* Task goal
Copy every entry in the listing below exactly, but not the pictures.

* Data for analysis
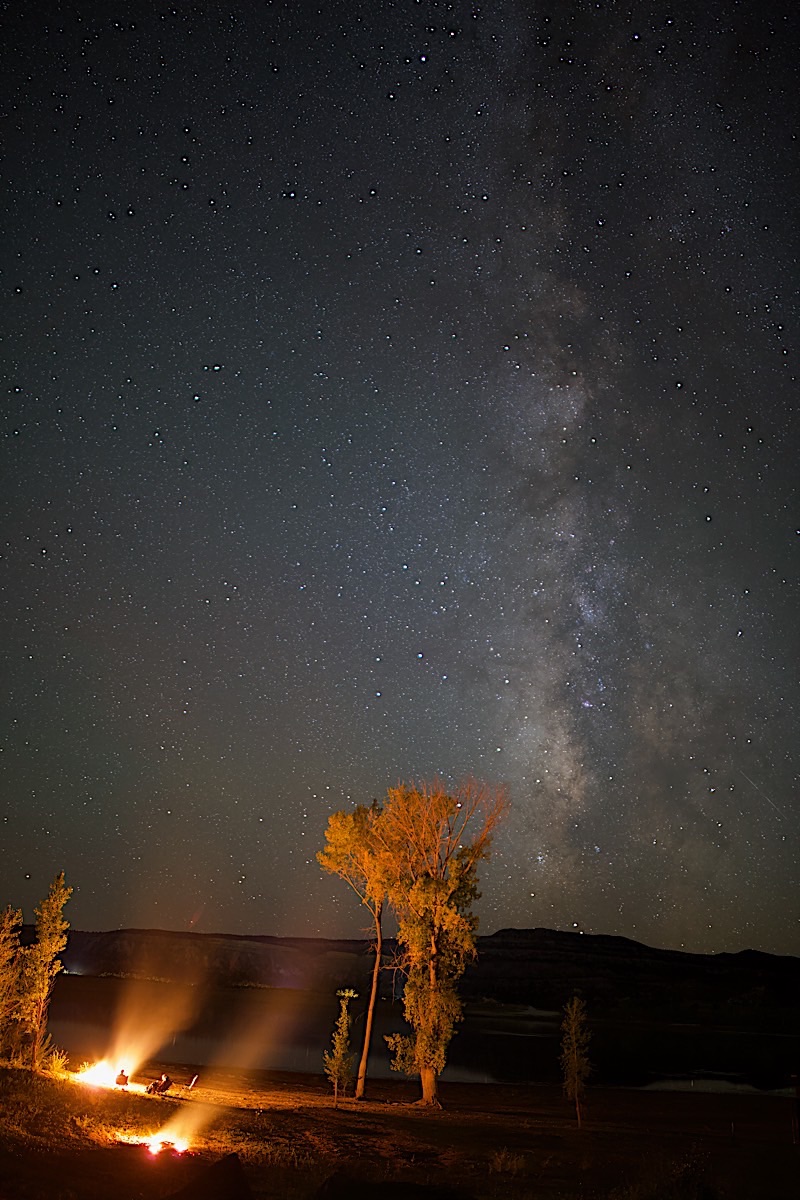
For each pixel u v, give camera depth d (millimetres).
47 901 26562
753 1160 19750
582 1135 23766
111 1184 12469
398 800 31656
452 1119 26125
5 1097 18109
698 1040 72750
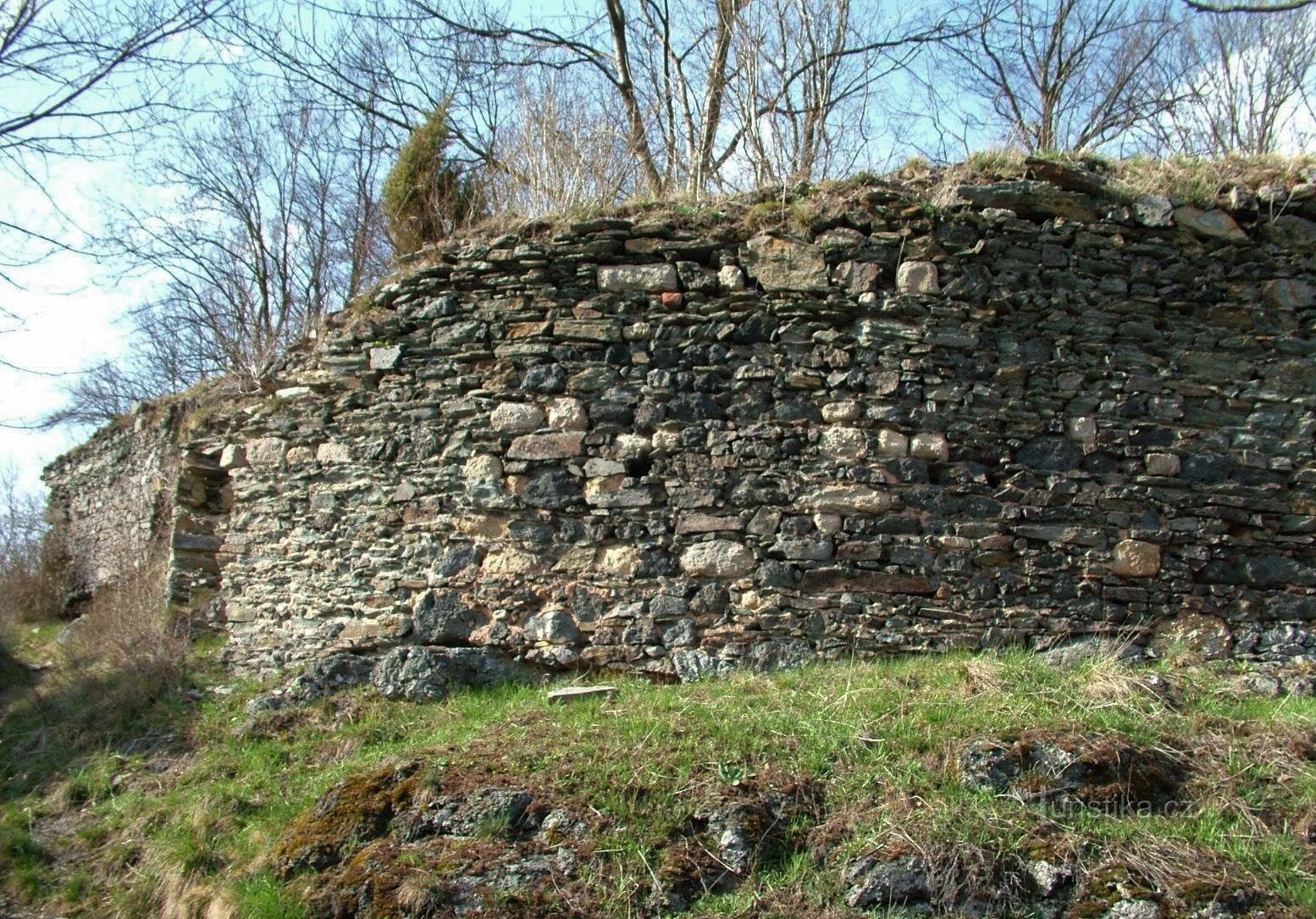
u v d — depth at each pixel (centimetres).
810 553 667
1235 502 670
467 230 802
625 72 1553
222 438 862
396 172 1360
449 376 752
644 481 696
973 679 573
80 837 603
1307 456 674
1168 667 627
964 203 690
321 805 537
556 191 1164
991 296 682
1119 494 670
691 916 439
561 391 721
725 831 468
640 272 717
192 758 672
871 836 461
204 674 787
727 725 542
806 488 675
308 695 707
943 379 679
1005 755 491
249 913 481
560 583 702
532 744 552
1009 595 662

* Answer box
For each pixel u v, give camera depth d (millimetres).
47 901 26562
753 1160 19750
582 1135 23766
111 1184 12469
398 800 31656
452 1119 26125
5 1097 18109
698 1040 72750
u v d — depth at each pixel (centimetres).
810 553 667
1235 502 670
467 230 802
625 72 1553
222 438 862
396 172 1360
449 376 752
644 481 696
973 679 573
80 837 603
1307 456 674
1168 667 627
964 203 690
321 805 537
556 191 1164
991 296 682
1119 494 670
691 916 439
561 391 721
725 831 468
640 272 717
192 758 672
871 836 461
204 674 787
727 725 542
806 488 675
308 695 707
943 379 679
1005 755 491
249 913 481
560 583 702
532 744 552
1009 595 662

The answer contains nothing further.